Ser branco, preto, alto, baixo, gordo, magro; ser português ou árabe; gostar do azul, do cor-de-rosa ou do vermelho; ser “especial”, andar a pé ou usar uma cadeira de rodas; falar português, espanhol ou inglês; usar ou não roupas com brilhantes; gostar ou não de jogar à bola… São tantas e tantas as caraterísticas que nos distinguem uns dos outros. Afinal, o que é isso de ser diferente? É bom ou mau?
Este foi o tema que os alunos das escolas básicas do Bom Sucesso e Gomes Teixeira, no Porto, abordaram durante quatro meses, através do diálogo e de diferentes artes. O resultado desses trabalhos foi apresentado na Biblioteca Municipal Almeida Garrett, numa conferência intitulada “Diferenças na escola: o ponto de vista da criança”.
Professora na EB1 do Bom Sucesso, Cristina Alves confrontou-se com um problema quando a turma de que é titular acolheu dois alunos oriundos de outros países e com diferente cor de pele. Para dar melhor resposta às queixas de discriminação que ia recebendo, sentiu a necessidade de abordar o tema da diferença com os seus alunos, mas logo percebeu que, sendo este um problema que engloba toda a escola, teria de estender as preocupações a outros professores, no sentido de concertarem estratégias de intervenção.
Para combater as desigualdades na escola era preciso promover o diálogo entre os alunos. Assim, desde fevereiro, as turmas participaram em diversas atividades, conjuntas e isoladas, explorando o tema também através das artes: música, dramatização, artes plásticas, literatura e poesia. “O problema não está solucionado, mas os alunos estão sensibilizados e dialogaram sobre o assunto. E, de facto, à medida que o tema ia sendo tratado, deixei de receber tantas queixas de atitudes discriminatórias, nomeadamente racial, que foi a que deu início ao problema. E em vez de ter alunos que se agrupariam aos elementos desafiadores comecei a ter grupos unidos a bem de um entendimento e da aceitação das diferenças. No fundo, eles veem a diferença não como algo que diminui a pessoa humana, mas como algo onde se podem encontrar muitas potencialidades, coisas boas”, referiu à PÁGINA a também coordenadora científica e organizadora da iniciativa.

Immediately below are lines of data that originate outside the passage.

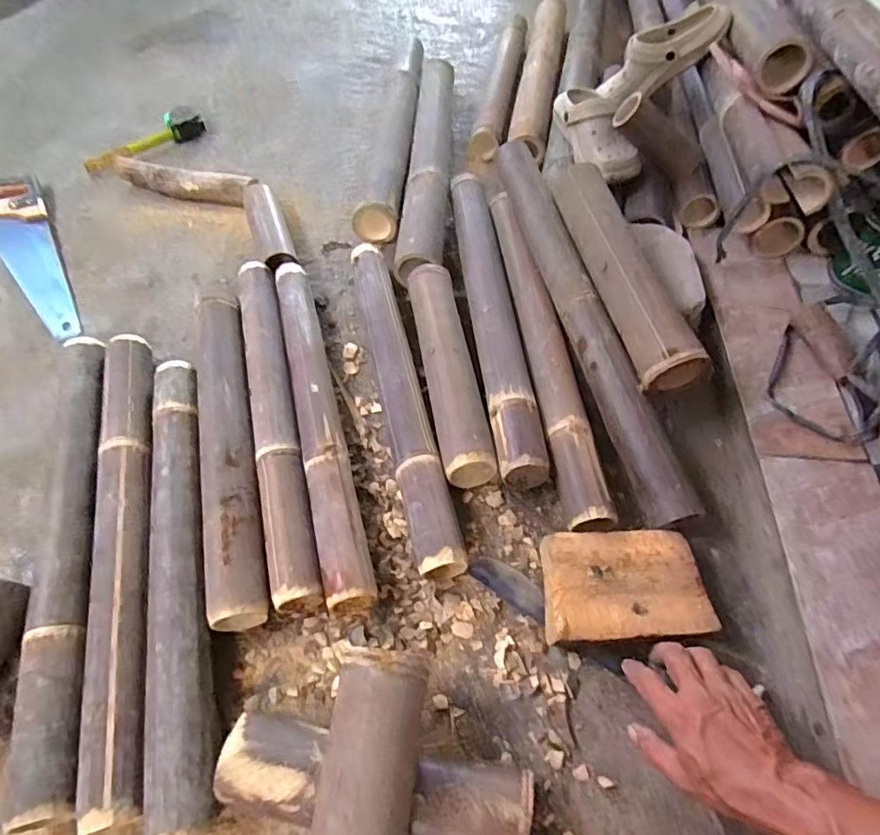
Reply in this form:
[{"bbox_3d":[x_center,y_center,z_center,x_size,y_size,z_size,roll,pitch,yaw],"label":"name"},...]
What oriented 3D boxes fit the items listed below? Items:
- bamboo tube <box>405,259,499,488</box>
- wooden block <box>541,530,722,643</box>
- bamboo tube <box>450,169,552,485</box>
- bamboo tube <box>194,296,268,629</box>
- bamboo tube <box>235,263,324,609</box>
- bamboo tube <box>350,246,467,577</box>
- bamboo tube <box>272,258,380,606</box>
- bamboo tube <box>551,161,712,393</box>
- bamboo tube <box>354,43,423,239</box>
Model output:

Uma casa onde todos cabem. Na conferência, os alunos tiveram oportunidade de partilhar os seus trabalhos, de apresentar números musicais e momentos literários e de dar voz às suas opiniões, condensadas numa reportagem em vídeo. Era importante dar voz às crianças, saber o que pensam sobre este tema, fazer com que fossem ouvidas e “ouvirem-se a elas próprias”. E ainda dar uma visão global do que foi feito, no sentido de valorizar esta questão. “O importante disto tudo é a promoção do diálogo e a desmistificação da palavra ‘diferença’, esse monstro que é e que existe de facto.”
A inclusão e a escola inclusiva são temas que têm vindo a ganhar cada vez mais força no sistema educativo nacional. É preciso que os alunos também entendam estes assuntos, porque é o desconhecimento e a generalização que muitas vezes gera preconceitos. “É um assunto global, mas para nós compreendermos a globalidade das coisas, primeiro, temos de nos situar a nós próprios. Se as crianças não se situarem nem tiverem uma ideia do que se está a passar à sua volta, também não vão ter opinião, não vão tomar uma decisão sobre o que se passa”, considera a docente, acrescentando que a escola tem um “papel fundamental” neste caminho contra as diferenças, porque “não existe espaço nenhum do mundo com tanta diversidade cultural como a escola”.
A conferência foi mais direcionada para a questão étnica e racial, talvez porque as diferenças são mais óbvias, mas abriu um espaço de reflexão que pode ser alargado a outros temas. “A direção dos diálogos e da conversação foi, no caso, para diferenças mais concretas e visíveis. Mas daqui pode-se extrapolar para outros níveis, nomeadamente para a questão do bullying.”
Daí que a realização de uma segunda conferência seja uma possibilidade. É que no combate às diferenças – ou ao conceito negativo do que é ser diferente – nunca é demais mostrar que a escola é uma casa onde todos cabem.